- Selected passage:
•••

Tuesday, July 17, 2012

Spoon Theory

This analogy of what it's like to have an autoimmune disease was recently shared on a website I regularly visit. First of all, I love that the website is called, But You Don't Look Sick. I think I look sick, but most people don't. My family thinks I look sick, because they watched me drop 20 pounds and go through hell without a diagnosis for several months, then they watched me face the decision of surgery or radiation, then they watched my eyes bug out of my head, and then they watched my face and body completely transform (aka gain it all back and then some) when I was on steroids for six months that saved my eyesight but ruined my social life for a while. My good friends know I look sick. Everyone else just thinks I'm overweight and that I always looks surprised. Guess what? I don't care anymore. I'm happy, slowly getting better, and about to embark on the biggest transformation of my life (I promise to blog about that next week). I know I'm sick and the people who matter know I'm sick. End of story. Except it doesn't end. Because people tend not to believe others are sick, and let that affect their opinions all too often. We judge each other way too much. So I've decided to educate people who prefer to judge me and others with Graves and in particular, thyroid eye disease. So please, take 10 minutes and read the Spoon Theory.

•••

(Records from a data collection)
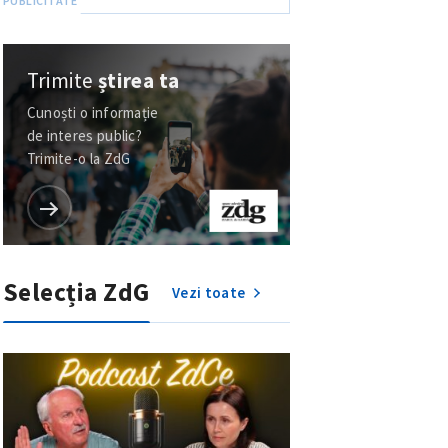
Trimite
știrea ta
Cunoști o informație
de interes public?
Trimite-o la ZdG
Selecția ZdG
Vezi toate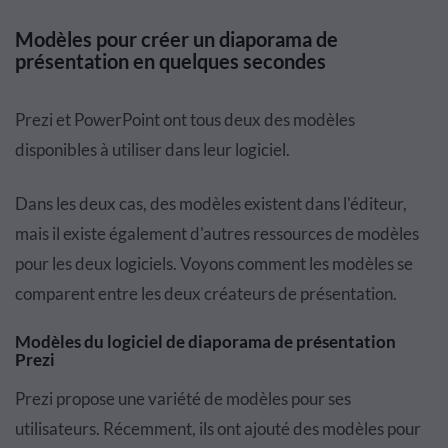
Modèles pour créer un diaporama de
présentation en quelques secondes
Prezi et PowerPoint ont tous deux des modèles
disponibles à utiliser dans leur logiciel.
Dans les deux cas, des modèles existent dans l'éditeur,
mais il existe également d'autres ressources de modèles
pour les deux logiciels. Voyons comment les modèles se
comparent entre les deux créateurs de présentation.
Modèles du logiciel de diaporama de présentation
Prezi
Prezi propose une variété de modèles pour ses
utilisateurs. Récemment, ils ont ajouté des modèles pour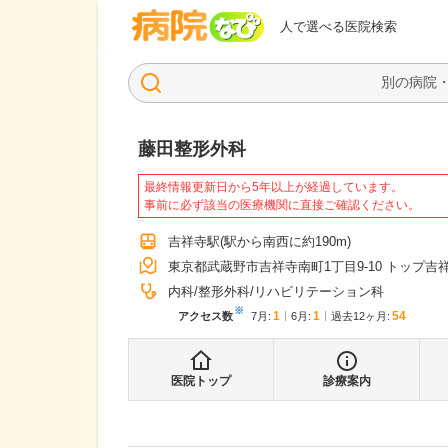
病院なび
人で選べる医院検索
藤田整形外科
最終情報更新日から5年以上が経過しています。
事前に必ず該当の医療機関に直接ご確認ください。
吉祥寺駅
(駅から
南西に約190m
)
東京都武蔵野市吉祥寺南町1丁目9-10 トップ吉祥寺
内科
整形外科
リハビリテーション科
※
1
1
54
アクセス数
7月
:
6月
:
過去12ヶ月:
医院トップ
診療案内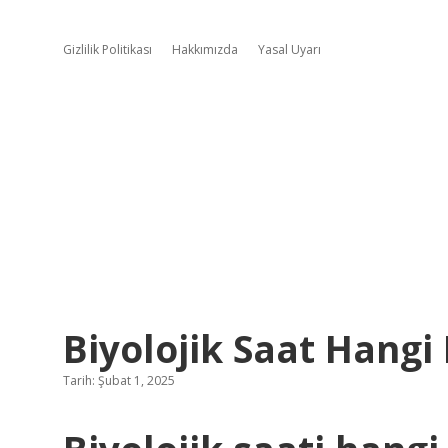
Gizlilik Politikası
Hakkımızda
Yasal Uyarı
Biyolojik Saat Hang
Tarih: Şubat 1, 2025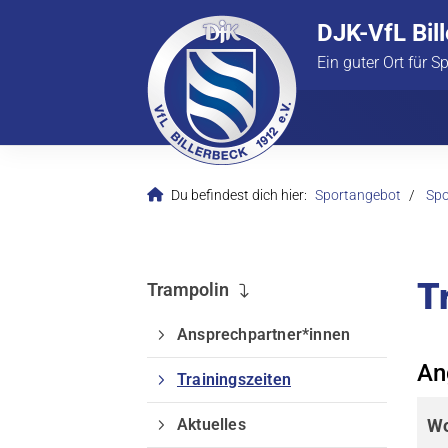
DJK-VfL Bil
Ein guter Ort für S
Du befindest dich hier:
Sportangebot
Spo
T
Trampolin
Ansprechpartner*innen
An
Trainingszeiten
Aktuelles
Wo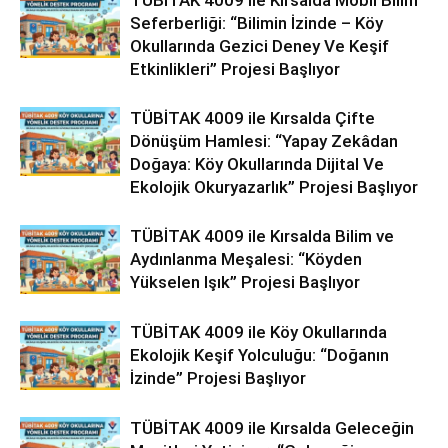
TÜBİTAK 4009 ile Kırsalda Mobil Bilim
Seferberliği: “Bilimin İzinde – Köy
Okullarında Gezici Deney Ve Keşif
Etkinlikleri” Projesi Başlıyor
TÜBİTAK 4009 ile Kırsalda Çifte
Dönüşüm Hamlesi: “Yapay Zekâdan
Doğaya: Köy Okullarında Dijital Ve
Ekolojik Okuryazarlık” Projesi Başlıyor
TÜBİTAK 4009 ile Kırsalda Bilim ve
Aydınlanma Meşalesi: “Köyden
Yükselen Işık” Projesi Başlıyor
TÜBİTAK 4009 ile Köy Okullarında
Ekolojik Keşif Yolculuğu: “Doğanın
İzinde” Projesi Başlıyor
TÜBİTAK 4009 ile Kırsalda Geleceğin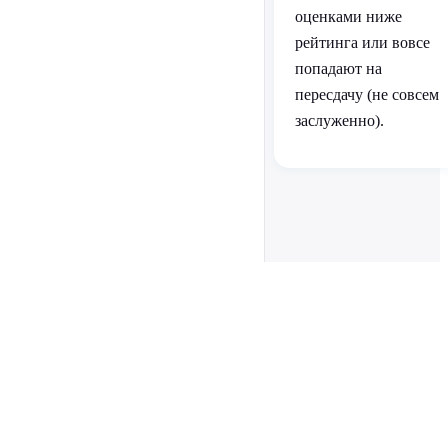
оценками ниже
рейтинга или вовсе
попадают на
пересдачу (не совсем
заслуженно).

•••

- Explore the material:
a) In the blog post on Spoon Theory, list each thing the writer says the family watched them go through.
b) Write the next part of the blog post on Spoon Theory, picking up after its final sentence.

- Numbered answers:
a)
- Dropping 20 pounds and going through hell without a diagnosis for several months
- Facing the decision of surgery or radiation
- Their eyes bugging out of their head
- Their face and body completely transforming while on steroids for six months

b)
The spoon theory is applicable to most autoimmune diseases. And although Graves usually isn't as debilitating as lupus, it can be just as serious and you can die from it. And when Graves goes undiagnosed like mine did, or remains severe even after starting medication like mine did, it can really wreak havoc on a lot of things. For me, my social life took the biggest hit. Forget the appearance aspect...when going to work and making dinner take all your energy and you have to cancel your Friday night plans, no one asks if you need anything. Instead, they take it personally, get pissed off, and assume you are making excuses. Well, you know how the saying goes: when you assume, you make and ass out of u and me. I make decisions about how I spend my free time by first determining if I want to do X. I spent too much time in my past doing things to make others happy even if I was miserable. And guess what? I stayed miserable, so now I don't do things that don't make me happy. I'm not talking about taking out the trash or doing dishes - although you could argue those things make me happy because the end result is a clean home - but things like spending my Saturday out when I would rather be home reading or taking Rags to the dog park. So anyway, if I decide I do want to do X, then I need to figure out if I can physically handle it. If it's 95 degrees and X is taking place outside, then I know the answer is no. If X requires me being in a brightly lit room where sunglasses would not be acceptable, then the answer is no. If X involves any sort of physical exertion, unless I can take a shower immediately afterward, then the answer is no. This is all because of Graves, not because I don't like the heat or bright lights or exercise.

So when I cancel on you or say no to an invitation, try to remember that A. I don't owe you an explanation but B. it's not personal. You have no idea what is going on in someone else's life.